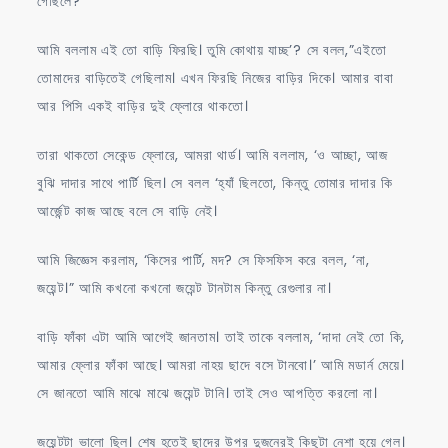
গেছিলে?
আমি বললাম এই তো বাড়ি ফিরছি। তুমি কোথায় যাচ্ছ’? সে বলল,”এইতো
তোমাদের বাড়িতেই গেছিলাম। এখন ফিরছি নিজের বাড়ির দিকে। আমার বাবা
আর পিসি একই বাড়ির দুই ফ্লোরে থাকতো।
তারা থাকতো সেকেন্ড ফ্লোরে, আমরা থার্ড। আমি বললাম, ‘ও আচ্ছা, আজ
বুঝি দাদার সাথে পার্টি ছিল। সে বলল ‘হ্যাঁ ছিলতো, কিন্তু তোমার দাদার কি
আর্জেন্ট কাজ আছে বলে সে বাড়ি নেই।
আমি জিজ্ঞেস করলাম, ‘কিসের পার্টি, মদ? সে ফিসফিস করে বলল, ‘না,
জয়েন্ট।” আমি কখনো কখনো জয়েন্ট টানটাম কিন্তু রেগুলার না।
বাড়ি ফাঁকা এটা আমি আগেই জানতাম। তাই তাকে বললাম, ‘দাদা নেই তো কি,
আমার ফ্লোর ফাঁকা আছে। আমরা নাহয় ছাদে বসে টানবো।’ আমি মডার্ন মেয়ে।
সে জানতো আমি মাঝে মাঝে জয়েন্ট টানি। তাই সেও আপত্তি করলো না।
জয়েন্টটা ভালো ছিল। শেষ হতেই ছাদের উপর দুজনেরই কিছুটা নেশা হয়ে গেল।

::::::

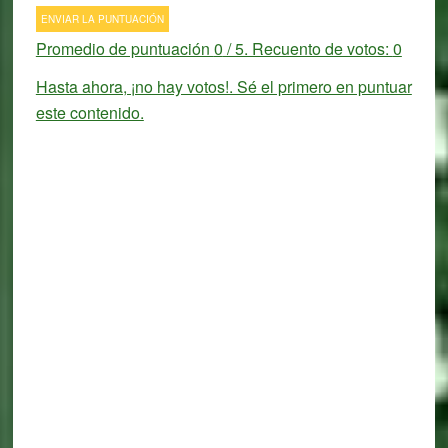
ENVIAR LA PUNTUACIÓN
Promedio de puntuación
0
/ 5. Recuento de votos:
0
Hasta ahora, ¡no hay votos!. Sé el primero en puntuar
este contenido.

::::::

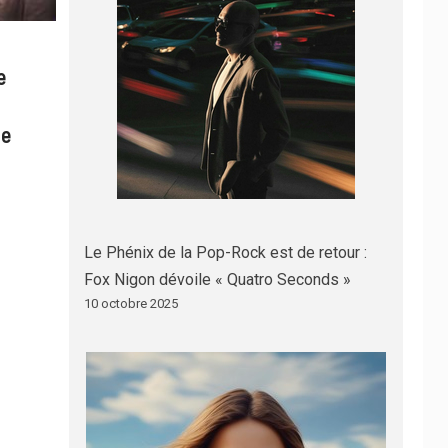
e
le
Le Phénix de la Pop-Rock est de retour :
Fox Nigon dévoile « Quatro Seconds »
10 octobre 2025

::::::

_Assignment_: Which lines of the entries above contain the word "votos"? Copy each of them.

_Answer to this problem_:
/ 5. Recuento de votos:
Hasta ahora, ¡no hay votos!. Sé el primero en puntuar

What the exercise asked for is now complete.